Election officials stated the trio of primaries demonstrated the need to expand alternative balloting. They said conducting the majority of balloting through the mail would be the most effective measure states could take. Currently, only Washington, Colorado, Oregon, Utah, and Hawaii hold elections entirely by mail.

An additional 28 states and the District of Columbia offer “no-excuse” voting by mail, which allows any voter to request an absentee ballot. States with stricter laws require voters to provide an “excuse” for being unable to vote in person, in order to get an absentee ballot.

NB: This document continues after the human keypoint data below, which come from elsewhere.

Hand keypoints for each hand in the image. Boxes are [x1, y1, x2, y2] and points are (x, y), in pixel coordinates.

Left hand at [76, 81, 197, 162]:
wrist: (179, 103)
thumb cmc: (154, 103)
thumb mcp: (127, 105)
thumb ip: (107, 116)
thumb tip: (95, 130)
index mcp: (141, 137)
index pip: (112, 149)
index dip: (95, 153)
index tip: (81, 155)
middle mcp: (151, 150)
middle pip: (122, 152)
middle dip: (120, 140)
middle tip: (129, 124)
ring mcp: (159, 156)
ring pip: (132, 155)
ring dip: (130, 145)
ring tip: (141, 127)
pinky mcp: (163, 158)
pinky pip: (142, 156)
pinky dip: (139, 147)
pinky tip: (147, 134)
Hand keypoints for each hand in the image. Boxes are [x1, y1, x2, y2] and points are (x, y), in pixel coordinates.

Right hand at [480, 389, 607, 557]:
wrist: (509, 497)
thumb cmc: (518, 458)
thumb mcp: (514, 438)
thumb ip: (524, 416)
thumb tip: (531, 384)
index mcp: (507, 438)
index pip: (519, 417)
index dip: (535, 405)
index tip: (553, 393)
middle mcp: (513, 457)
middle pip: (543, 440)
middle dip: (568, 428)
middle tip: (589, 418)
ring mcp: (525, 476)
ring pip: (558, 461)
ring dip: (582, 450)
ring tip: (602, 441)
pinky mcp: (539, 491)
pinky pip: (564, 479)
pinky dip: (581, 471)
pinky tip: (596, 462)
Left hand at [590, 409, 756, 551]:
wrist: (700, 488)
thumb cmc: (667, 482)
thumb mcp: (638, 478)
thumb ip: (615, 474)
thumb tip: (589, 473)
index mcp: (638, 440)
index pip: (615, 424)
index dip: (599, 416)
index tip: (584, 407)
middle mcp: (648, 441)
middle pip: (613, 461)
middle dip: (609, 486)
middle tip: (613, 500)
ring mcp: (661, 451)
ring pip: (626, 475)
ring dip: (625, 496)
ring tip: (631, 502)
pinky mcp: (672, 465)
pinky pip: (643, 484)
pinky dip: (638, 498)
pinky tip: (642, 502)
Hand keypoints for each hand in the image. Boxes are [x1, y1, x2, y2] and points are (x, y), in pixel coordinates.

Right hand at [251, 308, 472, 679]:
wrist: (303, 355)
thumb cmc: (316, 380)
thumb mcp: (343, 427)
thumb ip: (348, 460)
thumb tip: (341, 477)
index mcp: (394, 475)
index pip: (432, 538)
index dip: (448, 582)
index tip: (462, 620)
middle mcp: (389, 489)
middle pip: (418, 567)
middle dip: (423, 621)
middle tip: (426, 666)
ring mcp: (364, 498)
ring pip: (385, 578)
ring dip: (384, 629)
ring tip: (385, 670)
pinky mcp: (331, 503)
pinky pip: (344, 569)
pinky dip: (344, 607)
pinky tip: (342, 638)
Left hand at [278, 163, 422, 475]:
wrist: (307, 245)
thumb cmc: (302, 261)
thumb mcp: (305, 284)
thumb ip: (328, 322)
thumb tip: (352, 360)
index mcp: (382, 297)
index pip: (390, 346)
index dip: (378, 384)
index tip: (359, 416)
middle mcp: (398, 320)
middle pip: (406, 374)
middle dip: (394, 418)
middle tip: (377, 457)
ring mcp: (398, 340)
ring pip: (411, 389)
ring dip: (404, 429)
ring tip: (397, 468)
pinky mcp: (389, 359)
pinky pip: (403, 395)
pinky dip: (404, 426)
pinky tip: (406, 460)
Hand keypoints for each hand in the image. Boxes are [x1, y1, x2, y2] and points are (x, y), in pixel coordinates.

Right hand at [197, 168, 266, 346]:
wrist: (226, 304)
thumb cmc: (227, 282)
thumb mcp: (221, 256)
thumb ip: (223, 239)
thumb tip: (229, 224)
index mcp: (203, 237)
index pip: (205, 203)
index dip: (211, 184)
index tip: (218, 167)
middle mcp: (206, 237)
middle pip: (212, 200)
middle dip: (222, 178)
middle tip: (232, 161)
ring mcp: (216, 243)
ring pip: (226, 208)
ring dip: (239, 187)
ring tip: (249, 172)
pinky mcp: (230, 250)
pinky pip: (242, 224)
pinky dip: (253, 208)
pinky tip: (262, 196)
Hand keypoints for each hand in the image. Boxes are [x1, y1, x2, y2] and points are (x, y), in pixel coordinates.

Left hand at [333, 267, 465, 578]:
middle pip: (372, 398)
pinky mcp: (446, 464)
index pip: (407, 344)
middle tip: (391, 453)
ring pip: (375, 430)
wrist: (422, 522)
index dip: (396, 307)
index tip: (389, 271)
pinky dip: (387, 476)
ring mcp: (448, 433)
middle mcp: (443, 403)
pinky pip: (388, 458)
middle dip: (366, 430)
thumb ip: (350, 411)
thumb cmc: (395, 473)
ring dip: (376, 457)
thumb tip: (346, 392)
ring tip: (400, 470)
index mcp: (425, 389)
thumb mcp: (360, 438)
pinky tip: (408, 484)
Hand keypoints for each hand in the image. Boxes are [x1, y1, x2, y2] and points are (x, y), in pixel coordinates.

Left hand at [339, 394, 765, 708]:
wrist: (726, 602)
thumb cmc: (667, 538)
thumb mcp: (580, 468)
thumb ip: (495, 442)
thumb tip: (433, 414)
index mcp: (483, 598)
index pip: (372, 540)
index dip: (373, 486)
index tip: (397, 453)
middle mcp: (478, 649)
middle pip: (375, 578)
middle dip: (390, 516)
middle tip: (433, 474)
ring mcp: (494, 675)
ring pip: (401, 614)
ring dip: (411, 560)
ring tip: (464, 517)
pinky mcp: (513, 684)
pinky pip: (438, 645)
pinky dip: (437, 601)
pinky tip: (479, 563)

There have been suggestions that the general election in November would have to be conducted entirely by mail ballot, but the $2.2 trillion congressional bailout for corporate America, enacted by a near-unanimous bipartisan vote, provided only a down payment for such an effort, about $400 million to assist states which decide to switch to mail-in voting. The cost of such an effort nationwide is estimated at $2 billion.

The primary postponements now threaten a conflict between some of the hardest-hit states and the Democratic National Committee, whose chairman Tom Perez has insisted that the June 9 deadline for selecting convention delegates cannot be altered, even though New York state and the District of Columbia have already postponed their primary dates to June 23.

Perez has pushed back against states moving their primary dates past June 9. In a statement he said that states should focus on expanding no-excuse absentee voting and vote by mail “instead of moving primaries to later in the cycle, when timing around the virus remains unpredictable.”

Based on current DNC rules, New York’s decision to hold its primary after the election could result in the state’s number of delegates being reduced by 50 percent.

On Tuesday, however, Biden seemed to pull the rug out from under Perez, by suggesting, in an interview on MSNBC, that the Democratic National Convention itself was unlikely to be held on the dates set, July 13-16, and in the traditional form, as a gathering of thousands of delegates and tens of thousands of media, party operatives, lobbyists and onlookers.

When asked whether the convention could go ahead on the schedule set by the DNC last year, Biden said, “It’s hard to envision that.” He pointed out that the original date was decided on in relation to the Summer Olympic Games, set for July 24, which have now been canceled, indicating that the convention could be put back as long as a month.

The Democratic frontrunner flatly rejected any suggestion that the pandemic could interfere substantially with the 2020 election calendar. “We ought to be able to do what we were able to do in the middle of the Civil War all the way through to World War II—have Democratic and Republican conventions and primaries and elections, and still have public safety,” he said. “We’re able to do both.”

As in previous interviews and statements, Biden declined to hold Trump responsible for the mass deaths which the coronavirus threatens in America, saying only that if he were president he would be cooperating more with the state governors and mobilizing the military and private industry, rather than using press conferences to bait his political opponents and praise himself.